Thursday, November 28, 2013

Open Authentication (OAuth)

OAuth is a free and open protocol, built on IETF standards and licenses from the Open Web Foundation, and is the right solution for securing open platforms. OAuth is a simple way to publish and interact with protected data. It's also a safer and more secure way for people to give you access. An open protocol to allow secure authorization in a simple and standard method from web, mobile and desktop applications.
OAuth is ‘An API access delegation protocol’
The heart of OAuth is an authorization token with limited rights, which the user can revoke at any time should they become suspicious or dissatisfied. OAuth supports "delegated authentication" between web apps using a security token called an "access token". Delegated authorization is grating access to another person or application to perform actions on your behalf. An OAuth token gives one app access to one API on behalf of one user.
Below is the pictorial representation of OAuth Authorization Flow:
Microsoft provides the "Microsoft.Web.WebPages.OAuth.dll" for OAuth implementation via .Net applications. The Microsoft.Web.WebPages.OAuth namespace contains core classes that are used to work with OAuth and OpenID authentication. The classes in this namespace interact with the classes from the open-source DotNetOpenAuth library.
OAuthWebSecurity Class
This class manages security that uses OAuth authentication providers like Facebook, Twitter, LinkedIn, Windows Live and OpenID authentication providers like Google and Yahoo. Below are the main API that commonly used for implementation.
  1. Register...Client (... : Microsoft, Facebook, etc) : These various register methods allows user to register specific identity provider.
____
YOUR TASK: Condense the paragraph in the OAuth post that begins "Microsoft provides the" into a short bulleted list that keeps its main facts.

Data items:
____
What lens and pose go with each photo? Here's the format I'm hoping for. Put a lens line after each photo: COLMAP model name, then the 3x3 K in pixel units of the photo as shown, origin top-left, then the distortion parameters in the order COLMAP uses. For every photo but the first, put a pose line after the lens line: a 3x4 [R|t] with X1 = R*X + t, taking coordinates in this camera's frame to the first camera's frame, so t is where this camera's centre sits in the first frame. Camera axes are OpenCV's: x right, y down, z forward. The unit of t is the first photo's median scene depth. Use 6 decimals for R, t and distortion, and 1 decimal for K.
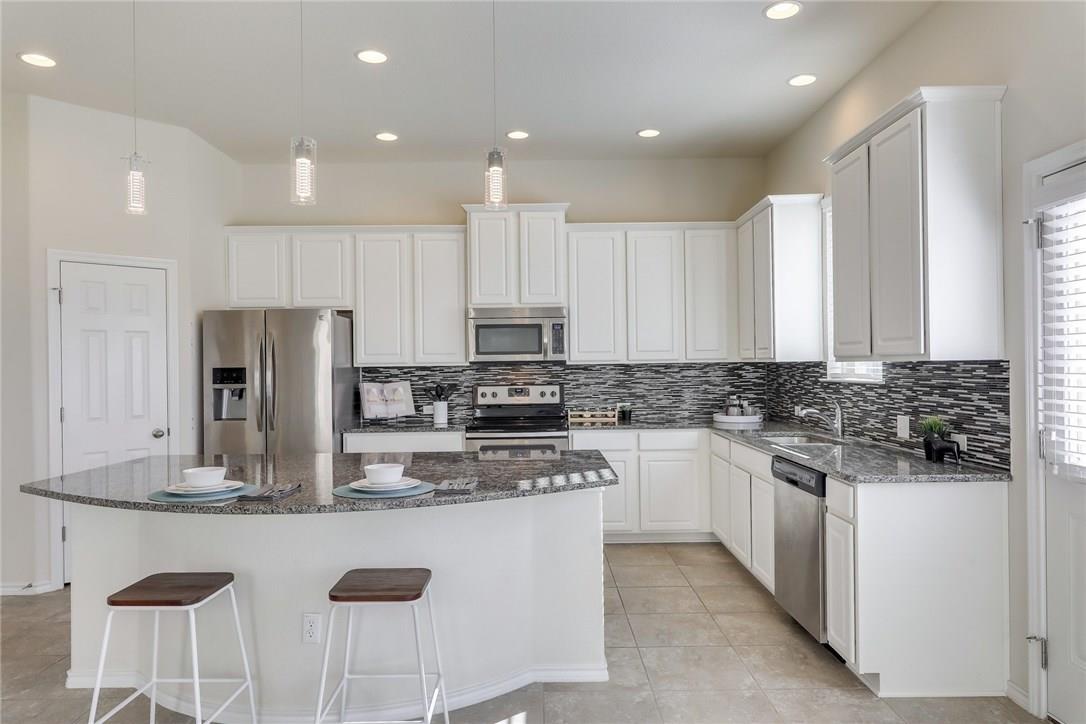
lens RADIAL K [[708.2, 0, 543.6], [0, 708.2, 365.6], [0, 0, 1]] dist [-0.001433, 0.001861]
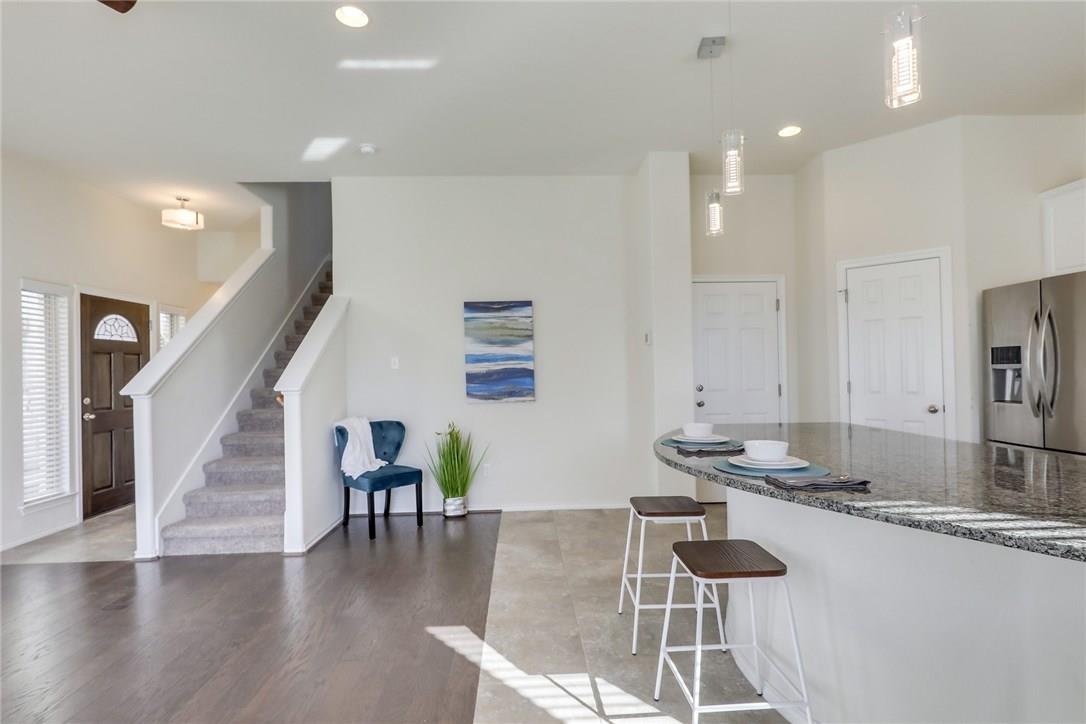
lens RADIAL K [[537.8, 0, 523.6], [0, 537.8, 365.7], [0, 0, 1]] dist [0.001623, -0.000536]
pose [[0.031885, -0.001457, -0.999490, 0.245030], [0.015357, 0.999882, -0.000967, 0.018178], [0.999374, -0.015319, 0.031904, 0.320762]]
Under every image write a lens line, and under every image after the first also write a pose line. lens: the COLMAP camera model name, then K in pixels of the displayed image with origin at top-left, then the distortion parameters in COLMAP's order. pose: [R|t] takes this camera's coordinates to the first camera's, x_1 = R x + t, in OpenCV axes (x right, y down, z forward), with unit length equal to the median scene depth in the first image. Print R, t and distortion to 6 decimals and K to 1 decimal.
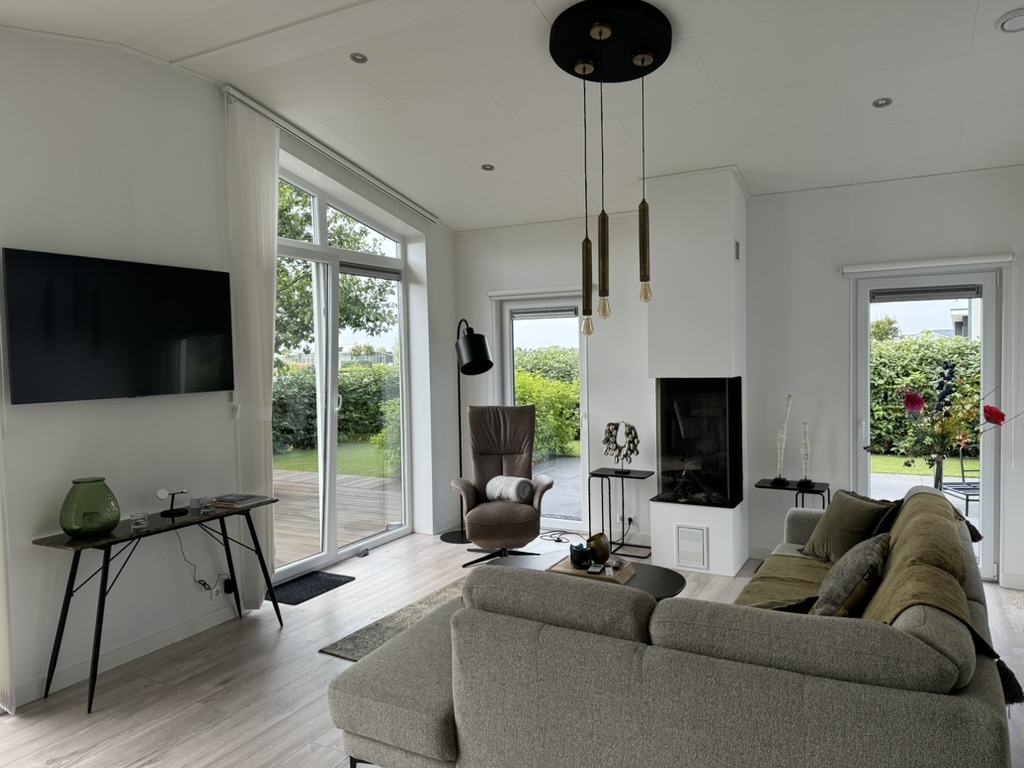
lens RADIAL K [[726.7, 0, 491.0], [0, 726.7, 377.9], [0, 0, 1]] dist [0.077272, -0.108496]
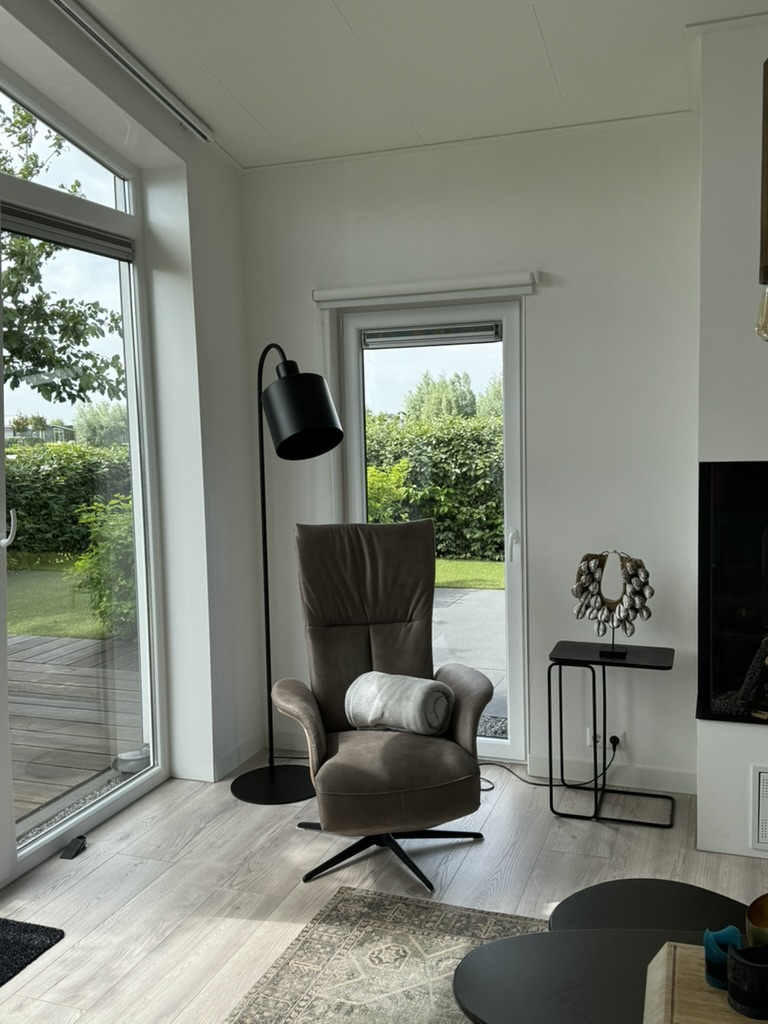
lens RADIAL K [[945.4, 0, 370.2], [0, 945.4, 513.8], [0, 0, 1]] dist [0.113453, -0.223101]
pose [[0.986008, -0.019769, 0.165521, -0.085845], [0.010308, 0.998274, 0.057823, -0.004146], [-0.166378, -0.055308, 0.984510, 0.382404]]
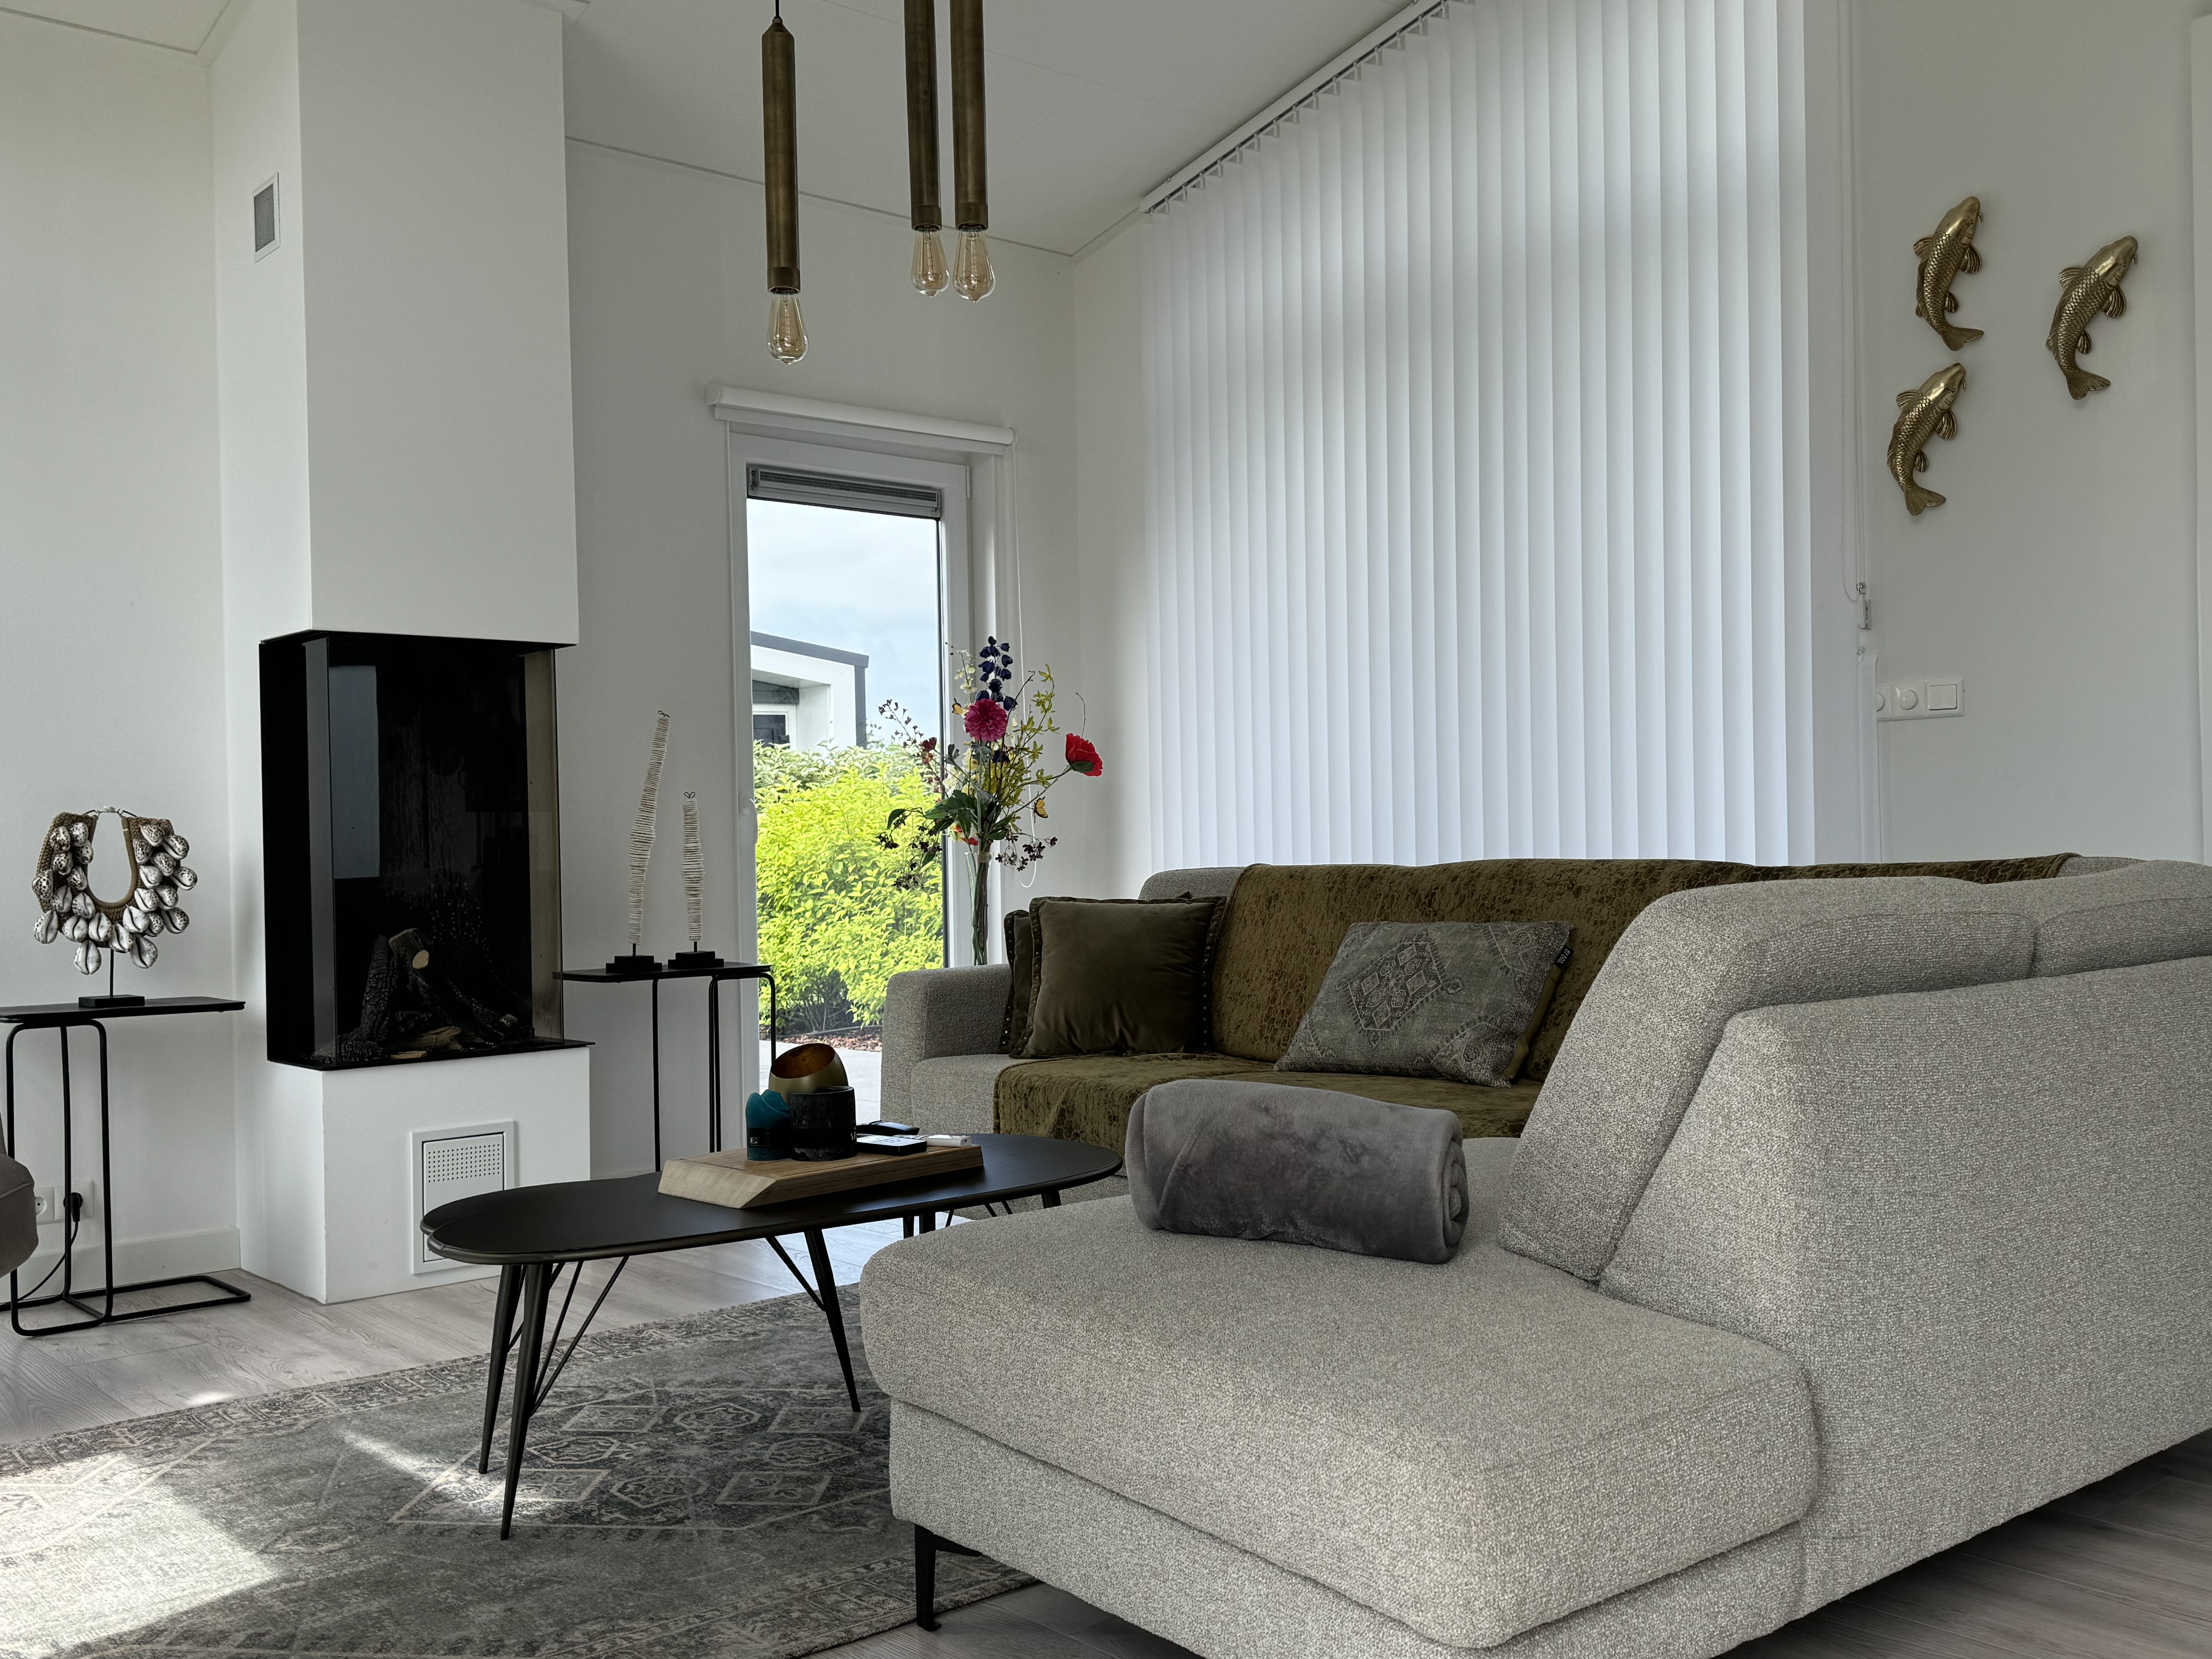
lens RADIAL K [[2042.2, 0, 1142.3], [0, 2042.2, 856.1], [0, 0, 1]] dist [0.113453, -0.223101]
pose [[0.319062, 0.006544, 0.947711, -0.392381], [0.044671, 0.998761, -0.021936, 0.105988], [-0.946680, 0.049334, 0.318375, 0.401379]]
____
ANSWER BELOW:
- Microsoft supplies "Microsoft.Web.WebPages.OAuth.dll" for implementing OAuth in .Net applications.
- The Microsoft.Web.WebPages.OAuth namespace contains the core classes for working with OAuth and OpenID authentication.
- These classes interact with classes from the open-source DotNetOpenAuth library.